How Green was my Valley is an exhibition highlighting a new generation of artists who have been inspired by Palestine to develop new aesthetic visions and practices in the face of a decades-long occupation.
Palestinian art, whether produced in the occupied territories or in the diaspora, has become increasingly experimental. It engages international shifts that have merged contemporary art practices with eco-activism, urbanism, documentary filmmaking, and archival methods. How Green Was My Valley spotlights artists who are currently contributing to this expanding theoretical framework, while giving equal footing to those who evocatively utilize form to reflect what national poet Mahmoud Darwish referred to as an “incurable malady,” the persistence of Palestinian hope.
Employing photography, video, installation, and new media, the exhibition’s emerging and established artists explore issues of mobility and migration, depleted natural resources, and the political marginalization experienced through Palestine’s fragmented state. Although a central theme of How Green Was My Valley is a shrinking land that has been systematically broken apart over the past sixty-five years, many of the included works envision Ramallah, Jerusalem, Gaza, Hebron, and other Palestinian cities as dual sites of ruin and potential.
Tarek Al-Ghoussein uses his body as subject and large-format photography to document his experience of exile in the Gulf, as well as new visualized ideas of transience.
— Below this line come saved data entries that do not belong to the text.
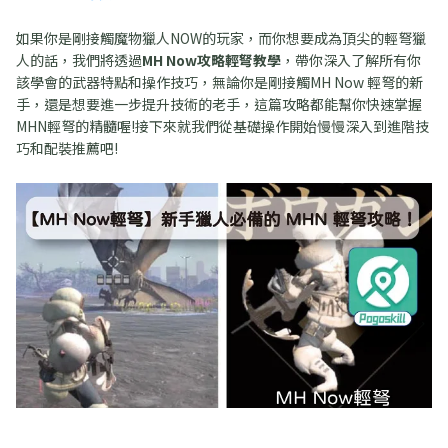
如果你是剛接觸魔物獵人NOW的玩家，而你想要成為頂尖的輕弩獵
人的話，我們將透過
MH Now攻略輕弩教學
，帶你深入了解所有你
該學會的武器特點和操作技巧，無論你是剛接觸MH Now 輕弩的新
手，還是想要進一步提升技術的老手，這篇攻略都能幫你快速掌握
MHN輕弩的精髓喔!接下來就我們從基礎操作開始慢慢深入到進階技
巧和配裝推薦吧!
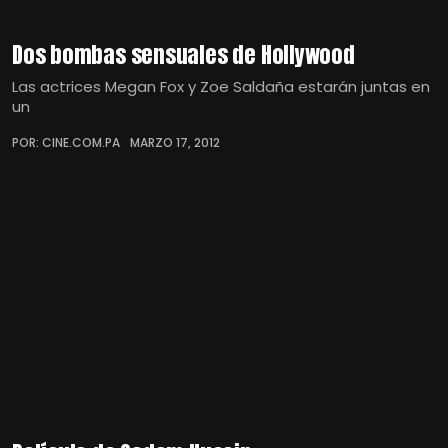
Dos bombas sensuales de Hollywood
Las actrices Megan Fox y Zoe Saldaña estarán juntas en
un
POR: CINE.COM.PA
MARZO 17, 2012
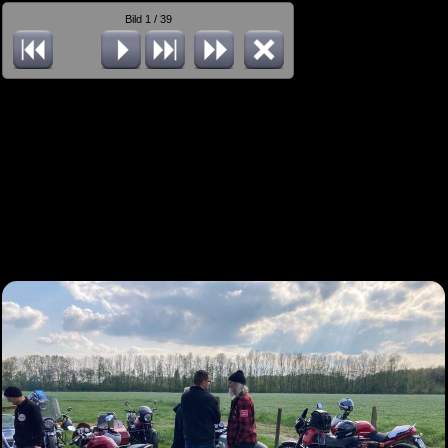
Bild 1 / 39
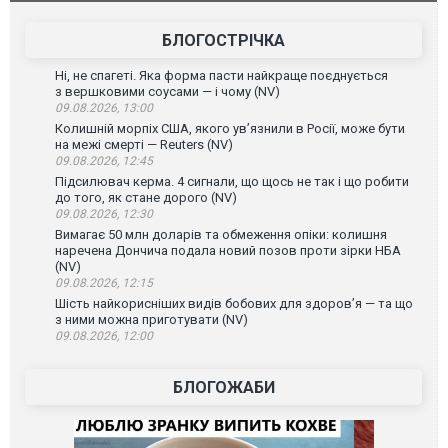
зіркового футболіста Мохамеда Салаха
БЛОГОСТРІЧКА
Ні, не спагеті. Яка форма пасти найкраще поєднується
з вершковими соусами — і чому (NV)
09.08.2026, 13:00
Колишній морпіх США, якого ув’язнили в Росії, може бути
на межі смерті — Reuters (NV)
09.08.2026, 12:45
Підсилювач керма. 4 сигнали, що щось не так і що робити
до того, як стане дорого (NV)
09.08.2026, 12:30
Вимагає 50 млн доларів та обмеження опіки: колишня
наречена Дончича подала новий позов проти зірки НБА
(NV)
09.08.2026, 12:15
Шість найкорисніших видів бобових для здоров’я — та що
з ними можна приготувати (NV)
09.08.2026, 12:00
БЛОГОЖАБИ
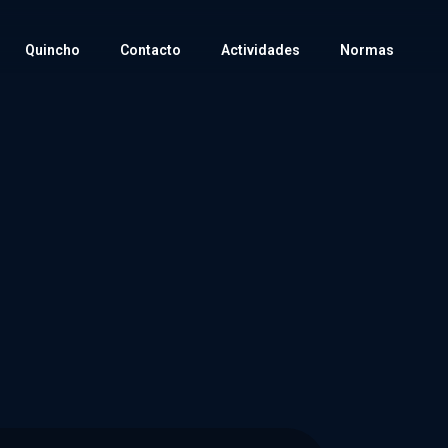
Quincho
Contacto
Actividades
Normas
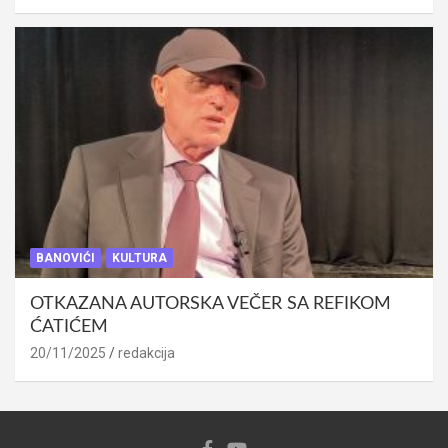
BANOVIĆI
KULTURA
OTKAZANA AUTORSKA VEČER SA REFIKOM
ĆATIĆEM
20/11/2025
redakcija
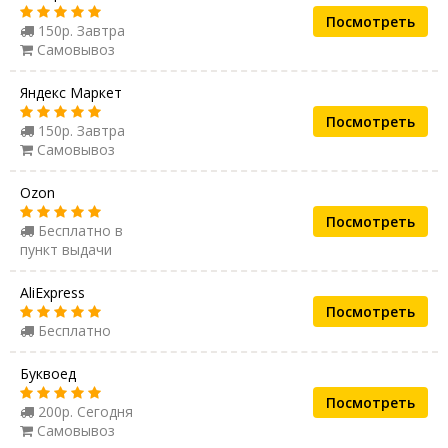
Посмотреть
150р. Завтра
Самовывоз
Яндекс Маркет
Посмотреть
150р. Завтра
Самовывоз
Ozon
Посмотреть
Бесплатно в
пункт выдачи
AliExpress
Посмотреть
Бесплатно
Буквоед
Посмотреть
200р. Сегодня
Самовывоз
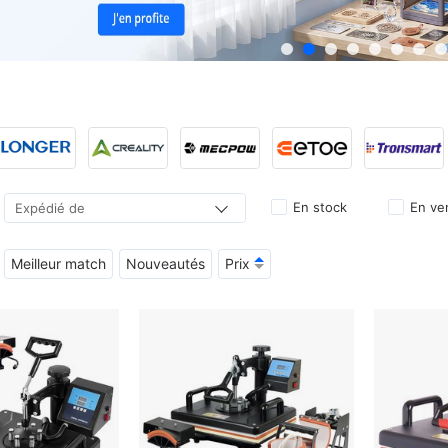
En stock
En ve
Expédié de
Hiwill
LIONSHEE
Meilleur match
Nouveautés
Prix
Formovie
ProjeStar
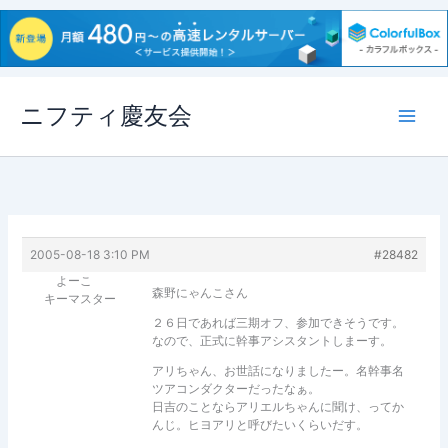
内
ニフティ慶友会
容
を
ス
キ
ッ
プ
2005-08-18 3:10 PM
#28482
よーこ
森野にゃんこさん
キーマスター
２６日であれば三期オフ、参加できそうです。
なので、正式に幹事アシスタントしまーす。
アリちゃん、お世話になりましたー。名幹事名
ツアコンダクターだったなぁ。
日吉のことならアリエルちゃんに聞け、ってか
んじ。ヒヨアリと呼びたいくらいだす。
Larissa Sansour uses kitsch and humor in a video that features her as a Mexican gunslinger arriving to Bethlehem for a duel with the Israeli segregation wall. The editing of this piece was inspired by television sitcom’s effects from the seventies.
In Taysir Batniji’s Transit (2013), a clandestine video chronicle of voluntary and involuntary displacement is created using a series of still images paced by the sounds of the slide projector. Produced in the transit areas between Egypt and Gaza, Batniji’s stills betray the fundamentals of documentary photography with blurred figures, awkward angles, and moments of inaction. Located in the state-of-in-between that characterizes the many hours spent waiting for clearance to and from Gaza, the video is also semi-autobiographical, as the artist is both, an unauthorized video-maker and a suspended traveler.
Mary Tuma’s Twisted Rope (2013) represents families and communities that have been divided by the building of Israel’s extensive “security wall.” Made out of old scraps of traditional Palestinian dresses, keffiyas, and other fabrics found on both sides of the barrier, Twisted Rope measures 60 feet in length, the amount needed to allow one person from each side to climb simultaneously as counter-weights and meet at the top. The twisted and interlinked scraps evince disrupted lives amidst a once-familiar landscape now cut from view.